Apparel and shoe creator adidas has come out with its final numbers for 2017, which show the company (made up of adidas' own brand and Reebok) being up 31% in Q4 2017 and up 27% in the calendar year 2017 overall.

What stands out the most is that brand adidas experienced double-digit sales increases in the ultra important running category as well as at adidas Originals and adidas neo. In the quickly developing training sector, adidas also improved by high-single-digit sales increases year-over-year.

Revenues at Reebok brand were not as strong as the brand continues to find its niche within a very saturated apparel and shoe space that is dominated by Nike, shared by adidas and has brands like Under Armour, Skechers and K-Swiss doing whatever they can to bite away some of the behemoths' market share. In fact, Reebok's sales in the U.S. declined in 2017, which the company says reflects a significant amount of store closures in the market.

Overall, adidas is happy with the results from 2017.

"2017 was a strong year - financially and operationally. We made great progress toward achieving our mission to be the best sports company in the world. Our strategic growth areas - North America, Greater China and Digital Commerce - were the main drivers of our performance," said adidas CEO Kasper Rorsted. "2018 is a key milestone on the road to achieving our long-term targets for 2020. We expect quality growth, with overproportionate bottom-line improvements. This will enable an even stronger increase in profitability by 2020 and allows us to upgrade our long-term target yet again."

In the past few years adidas has seen its brand bolstered by smart partnerships with influencers such as Kanye West and Pharrell, as well as a shift in focus from creating and selling basketball shoes to putting a premium on running.
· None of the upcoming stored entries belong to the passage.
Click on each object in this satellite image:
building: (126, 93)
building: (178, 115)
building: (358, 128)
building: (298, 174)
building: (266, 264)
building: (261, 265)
Now, the company will be challenged to continue its rapid rise up the leaderboard in the apparel and shoe category, and close the still large gap between itself and Nike. At the same time, it will need to prevent against Under Armour, in particular, eating away market share as it too begins to think about how it can access some of the growing running market.

"A few years ago, we decided to put a lot of energy, resources and investments in the North American marketplace -- at a level that we had not done in the past ... What we're doing is focusing on key cities and in America -- those are New York and Los Angeles -- which set the trends for young consumers," said adidas North America president Mark King in 2017. "We've [done this so far] with all kinds of activations that make those cities come alive with our brand. We take advantage of sporting events, local athletes and leagues, and we launch a lot of our products in these key cities -- [which] keeps our brand cool."

Will it remain cool as it grows even further?